Microsoft has been deceptively quiet on the sales of Windows phone device since the platform was first introduced a few years back. Since the announcement, the company has avoided giving hard sales figures for the public to adore over and many believe that is because the platform has not been selling well.
While Microsoft has given a few hints that Windows Phone 8 has been doing better than Windows Phone 7, one analyst is claiming that only 1 million Windows Phone devices were sold in the US for 2012. This number, if true, would almost certainly be below Microsoft’s expectations especially after the launch of Windows phone 8 in Q4 of last year. But the problem is, the numbers don’t add up.

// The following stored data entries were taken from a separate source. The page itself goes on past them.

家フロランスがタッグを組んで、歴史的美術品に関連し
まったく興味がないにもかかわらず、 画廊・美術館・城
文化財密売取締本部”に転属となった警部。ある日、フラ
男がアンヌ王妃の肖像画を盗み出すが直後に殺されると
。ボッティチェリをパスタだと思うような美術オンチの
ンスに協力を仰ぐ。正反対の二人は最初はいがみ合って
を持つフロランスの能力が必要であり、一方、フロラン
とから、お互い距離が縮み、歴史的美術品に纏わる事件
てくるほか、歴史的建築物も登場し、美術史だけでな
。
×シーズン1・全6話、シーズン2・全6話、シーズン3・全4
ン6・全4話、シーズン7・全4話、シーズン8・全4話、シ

Now, seeing that they are stating 1 million in sales for all of 2012 for the US, we have to begin to question the numbers. Why, you say? Well, Nokia said that they had 700,000 sales of devices in the North American market in Q4 and while the NA market for Nokia is made up of more than the US, surely a substantial of those came from the US and that is only one quarter of the year.
If you then look at Q3, Nokia stated that they sold 300,000 phones in NA and when you start to think about that this is one vendor (albeit the largest Windows Phone producer), the above figures begin to not seem plausible, but down right laughable as the firm must not have done their research into the publically available figures.
So, did Microsoft sell more than one million Windows Phones in the US? It seems highly likely that this is the case as the numbers from Nokia alone look to prove the analyst wrong and that’s not including Samsung and HTC, who are also selling phones in the US. In addition, the HTC 8X was said to be selling well in the US and was listed as out of stock several times across a few different e-tailers.
The interesting thing about Windows Phone is that it has been receiving great reviews across the board. Despite being loved by the tech bloggers, it has yet to be adored by consumers on a scale that even comes close to rivaling Apple or Google. While Microsoft has the bankroll to support Windows Phone until it becomes a mainstream product, the question of how long this will take remains unanswered.
But for the 1M number for total sales in the US in 2012, the math doesn't add up.